= Richard Reader Harris (barrister) =

Richard Reader Harris, K.C. (1847 – 25 March 1909) was a prominent English barrister, King's Counsel and Master of the Bench of Gray's Inn, who was also a Methodist minister, founder of the Pentecostal League of Prayer, and author of 34 Christian books. He is particularly remembered as an advocate of British Israelism, the belief that people of Western European descent are also the direct lineal descendants of the Ten Lost Tribes.

== Professional career ==
He started his career as a civil engineer for the Great Western Railway (GWR) and Great Eastern Railway (GER), before taking a post as chief engineer to the Republic of Bolivia. On his return to London in 1883 he trained for the bar, and was called at Gray's Inn, where he was later elected to the Bench.

== Christian life ==
===Early beliefs===
Reader Harris drifted from the liberal view of Christianity of his teens to join Charles Bradlaugh's Ethical Society. Bradlaugh, an atheist, mocked Christians who lived immoral lives while he lectured on Bible texts and advocated that his audience abide by ideas expressed in the Sermon on the Mount. As a member of the Puritan wing of Bradlaugh's Ethical Society, Harris pledged not to smoke or drink.

===Marriage & Christian Conversion===
When Reader Harris married Mary Griffin Bristow in 1880, he converted to Christianity. At the same time the elevated social status of his wife's family brought him entry to the upper strata of London society.

===Pentecostal League of Prayer===
In 1891 both he and his wife founded the Pentecostal League of Prayer as "an interdenominational union of Christian people who, conscious of their own need, would join in prayer to fill believers with the Holy Spirit; revive Christian churches and spread scriptural holiness." Harris became a close friend of evangelist Oswald Chambers.

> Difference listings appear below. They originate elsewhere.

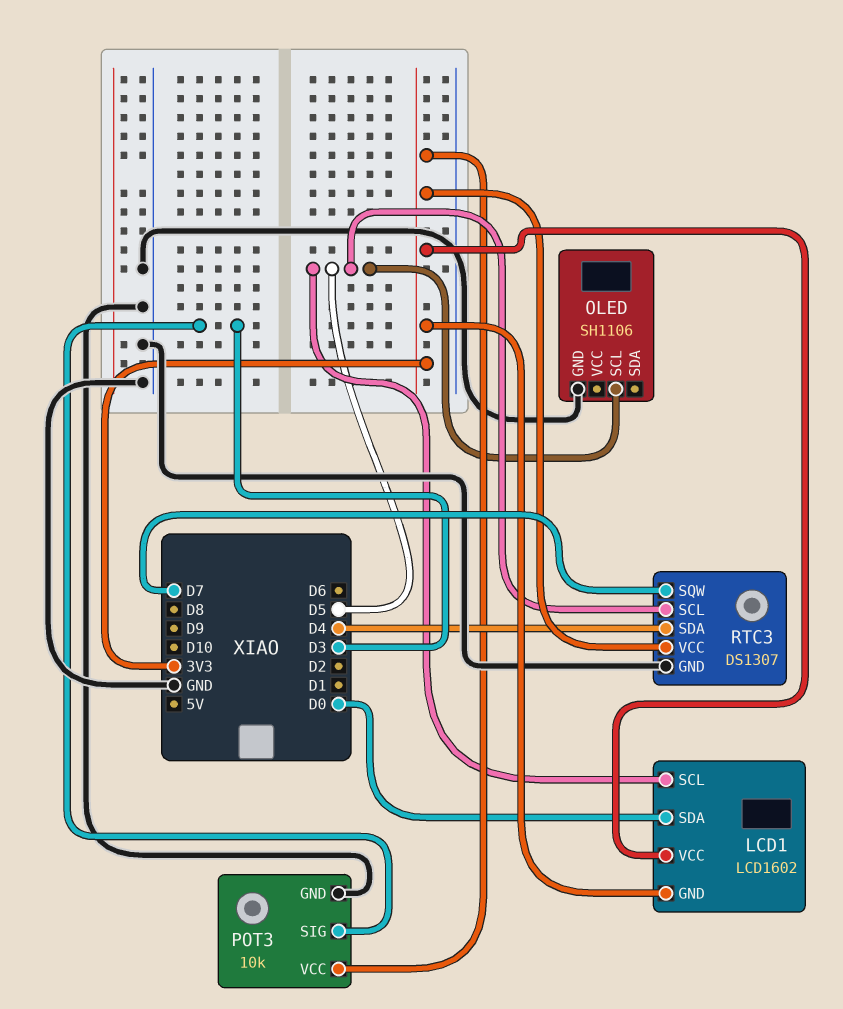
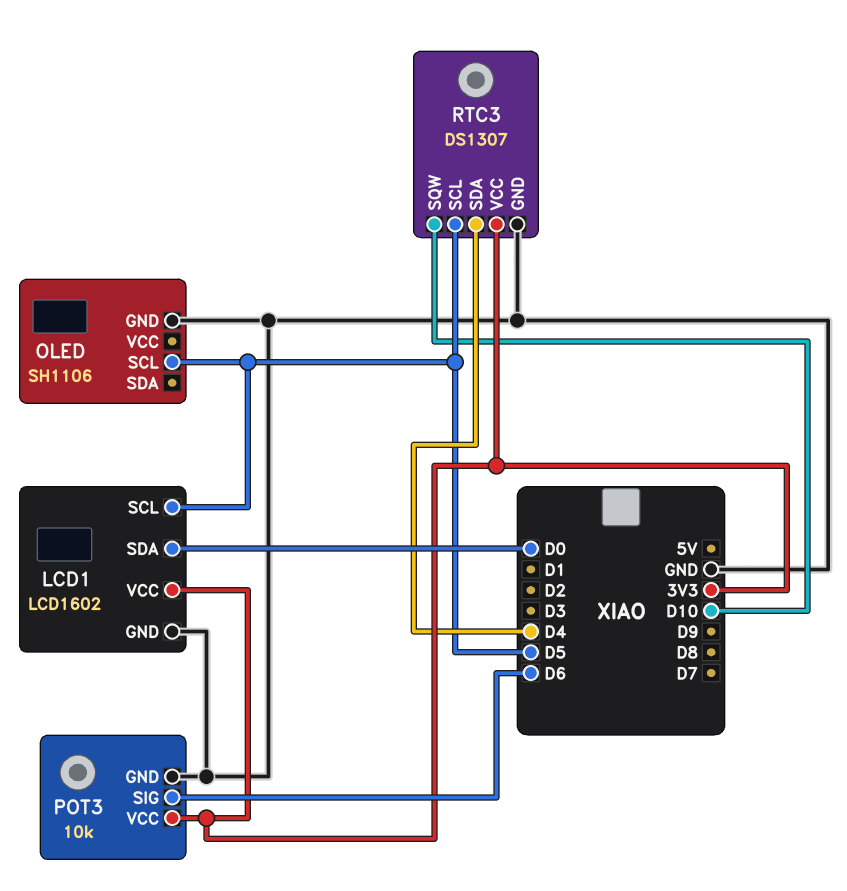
LCD1 pin GND: 3V3 -> GND
POT3 pin SIG: D3 -> D6
RTC3 pin SQW: D7 -> D10

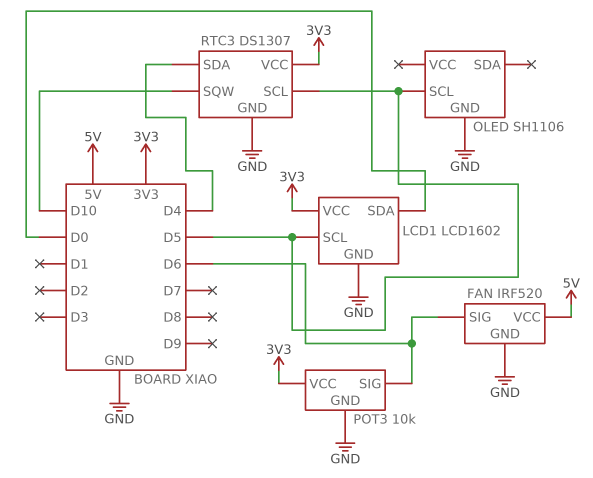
FAN: none -> IRF520
FAN pin GND: none -> GND
FAN pin SIG: none -> D6
FAN pin VCC: none -> 5V

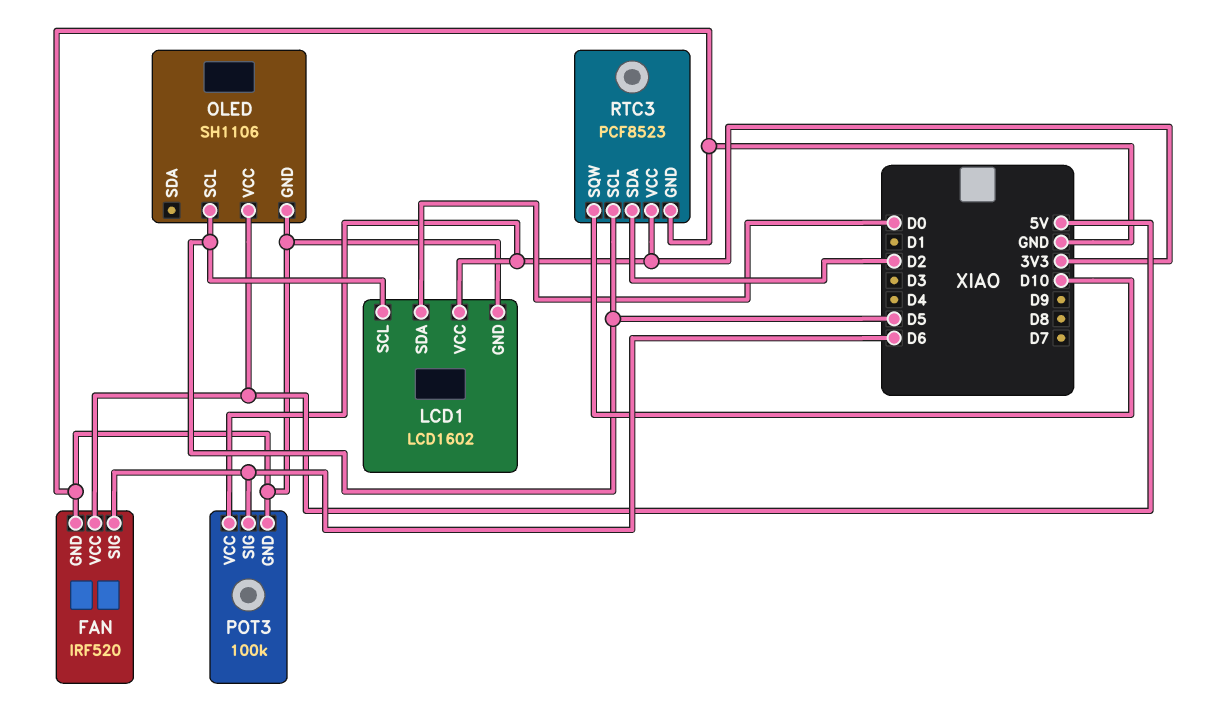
OLED pin VCC: none -> 5V
POT3: 10k -> 100k
RTC3: DS1307 -> PCF8523
RTC3 pin SDA: D4 -> D2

When the new League began publishing the Tongues of Fire magazine it became associated in the mind of the public with the emerging "tongues movement". Reader Harris claimed that the two had no connection other than their reference to the second chapter of the Book of Acts (Acts 2:6-12). In November 1907 he stated that:

There is nothing wrong with speaking in tongues; it was the privilege of the early Church, and it may be the privilege of any believer today.

===Wife===
His wife was a leader in her own right, which was uncommon but not unheard of for a woman in her day. Another more famous example was Catherine Booth, who was also of Methodist background. Apart from having helped him start the League of Prayer, she was also an author who went under the name Mrs Reader Harris.

===Ten Lost Tribes===
In 1907 Reader Harris wrote his book "The Lost Tribes of Israel", which expressed his belief in the theory that the Anglo-Saxons are descended from the Ten Lost Tribes:

Such then are the Scriptures that appear to me to furnish strong evidence in favour of the contention of those who believe that in the Anglo-Saxon race God possesses today the descendants of the house of Israel. If this be true, it adds tremendously to our responsibilities, and opens before us in a way that no human tongue can describe, spiritual possibilities, temporal possibilities, national possibilities, and universal possibilities.

==Death==
On 25 March 1909, Reader Harris suffered a stroke and remained in a coma at his home in London. Without regaining consciousness he died four days later at the age of sixty-one. On 6 April, two thousand people attempted to attend his funeral at West Norwood Cemetery. Hundreds stood outside.